## Records for processing
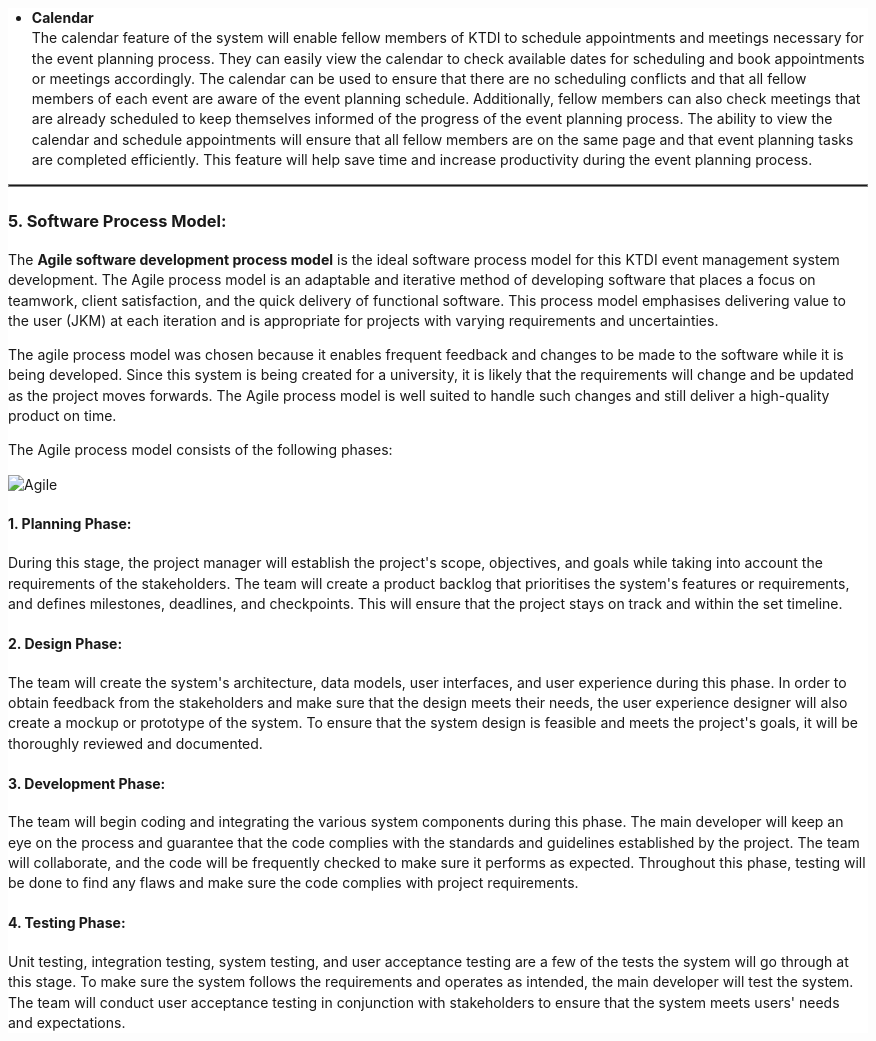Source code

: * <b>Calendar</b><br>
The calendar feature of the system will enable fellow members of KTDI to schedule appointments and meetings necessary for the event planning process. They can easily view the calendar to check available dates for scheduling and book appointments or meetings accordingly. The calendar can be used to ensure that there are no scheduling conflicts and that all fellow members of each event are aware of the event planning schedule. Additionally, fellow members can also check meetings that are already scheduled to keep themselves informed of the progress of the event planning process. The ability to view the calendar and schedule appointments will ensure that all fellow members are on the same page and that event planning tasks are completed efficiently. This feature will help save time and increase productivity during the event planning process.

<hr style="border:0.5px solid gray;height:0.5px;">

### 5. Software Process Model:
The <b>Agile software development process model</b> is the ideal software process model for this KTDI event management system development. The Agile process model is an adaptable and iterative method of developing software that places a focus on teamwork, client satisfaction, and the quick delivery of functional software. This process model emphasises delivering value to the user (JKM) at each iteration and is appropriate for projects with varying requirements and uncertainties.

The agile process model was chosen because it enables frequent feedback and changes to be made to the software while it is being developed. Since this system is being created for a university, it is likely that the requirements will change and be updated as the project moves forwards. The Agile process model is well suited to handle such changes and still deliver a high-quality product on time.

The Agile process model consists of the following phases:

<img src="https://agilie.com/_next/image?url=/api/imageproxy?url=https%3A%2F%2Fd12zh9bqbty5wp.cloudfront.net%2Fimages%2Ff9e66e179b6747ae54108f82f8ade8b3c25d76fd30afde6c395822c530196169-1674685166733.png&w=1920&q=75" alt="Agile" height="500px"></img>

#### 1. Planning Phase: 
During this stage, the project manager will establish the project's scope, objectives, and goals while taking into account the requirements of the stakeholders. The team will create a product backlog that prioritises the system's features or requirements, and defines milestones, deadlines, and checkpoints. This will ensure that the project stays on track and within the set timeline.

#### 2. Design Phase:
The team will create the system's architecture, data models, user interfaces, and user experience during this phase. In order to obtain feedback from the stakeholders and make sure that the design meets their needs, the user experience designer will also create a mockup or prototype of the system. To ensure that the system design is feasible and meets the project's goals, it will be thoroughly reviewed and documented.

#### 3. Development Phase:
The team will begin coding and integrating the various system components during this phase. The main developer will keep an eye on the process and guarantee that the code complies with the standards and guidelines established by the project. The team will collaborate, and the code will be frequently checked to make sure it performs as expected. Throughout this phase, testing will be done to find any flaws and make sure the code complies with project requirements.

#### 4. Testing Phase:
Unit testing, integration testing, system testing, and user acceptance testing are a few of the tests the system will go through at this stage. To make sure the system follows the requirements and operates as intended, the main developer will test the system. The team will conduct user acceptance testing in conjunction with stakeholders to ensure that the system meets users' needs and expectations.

## About this task
Can you retype the records above character for character, leaving out the pictures?

## Answer section
Source code

: * <b>Calendar</b><br>
The calendar feature of the system will enable fellow members of KTDI to schedule appointments and meetings necessary for the event planning process. They can easily view the calendar to check available dates for scheduling and book appointments or meetings accordingly. The calendar can be used to ensure that there are no scheduling conflicts and that all fellow members of each event are aware of the event planning schedule. Additionally, fellow members can also check meetings that are already scheduled to keep themselves informed of the progress of the event planning process. The ability to view the calendar and schedule appointments will ensure that all fellow members are on the same page and that event planning tasks are completed efficiently. This feature will help save time and increase productivity during the event planning process.

<hr style="border:0.5px solid gray;height:0.5px;">

### 5. Software Process Model:
The <b>Agile software development process model</b> is the ideal software process model for this KTDI event management system development. The Agile process model is an adaptable and iterative method of developing software that places a focus on teamwork, client satisfaction, and the quick delivery of functional software. This process model emphasises delivering value to the user (JKM) at each iteration and is appropriate for projects with varying requirements and uncertainties.

The agile process model was chosen because it enables frequent feedback and changes to be made to the software while it is being developed. Since this system is being created for a university, it is likely that the requirements will change and be updated as the project moves forwards. The Agile process model is well suited to handle such changes and still deliver a high-quality product on time.

The Agile process model consists of the following phases:

<img src="https://agilie.com/_next/image?url=/api/imageproxy?url=https%3A%2F%2Fd12zh9bqbty5wp.cloudfront.net%2Fimages%2Ff9e66e179b6747ae54108f82f8ade8b3c25d76fd30afde6c395822c530196169-1674685166733.png&w=1920&q=75" alt="Agile" height="500px"></img>

#### 1. Planning Phase: 
During this stage, the project manager will establish the project's scope, objectives, and goals while taking into account the requirements of the stakeholders. The team will create a product backlog that prioritises the system's features or requirements, and defines milestones, deadlines, and checkpoints. This will ensure that the project stays on track and within the set timeline.

#### 2. Design Phase:
The team will create the system's architecture, data models, user interfaces, and user experience during this phase. In order to obtain feedback from the stakeholders and make sure that the design meets their needs, the user experience designer will also create a mockup or prototype of the system. To ensure that the system design is feasible and meets the project's goals, it will be thoroughly reviewed and documented.

#### 3. Development Phase:
The team will begin coding and integrating the various system components during this phase. The main developer will keep an eye on the process and guarantee that the code complies with the standards and guidelines established by the project. The team will collaborate, and the code will be frequently checked to make sure it performs as expected. Throughout this phase, testing will be done to find any flaws and make sure the code complies with project requirements.

#### 4. Testing Phase:
Unit testing, integration testing, system testing, and user acceptance testing are a few of the tests the system will go through at this stage. To make sure the system follows the requirements and operates as intended, the main developer will test the system. The team will conduct user acceptance testing in conjunction with stakeholders to ensure that the system meets users' needs and expectations.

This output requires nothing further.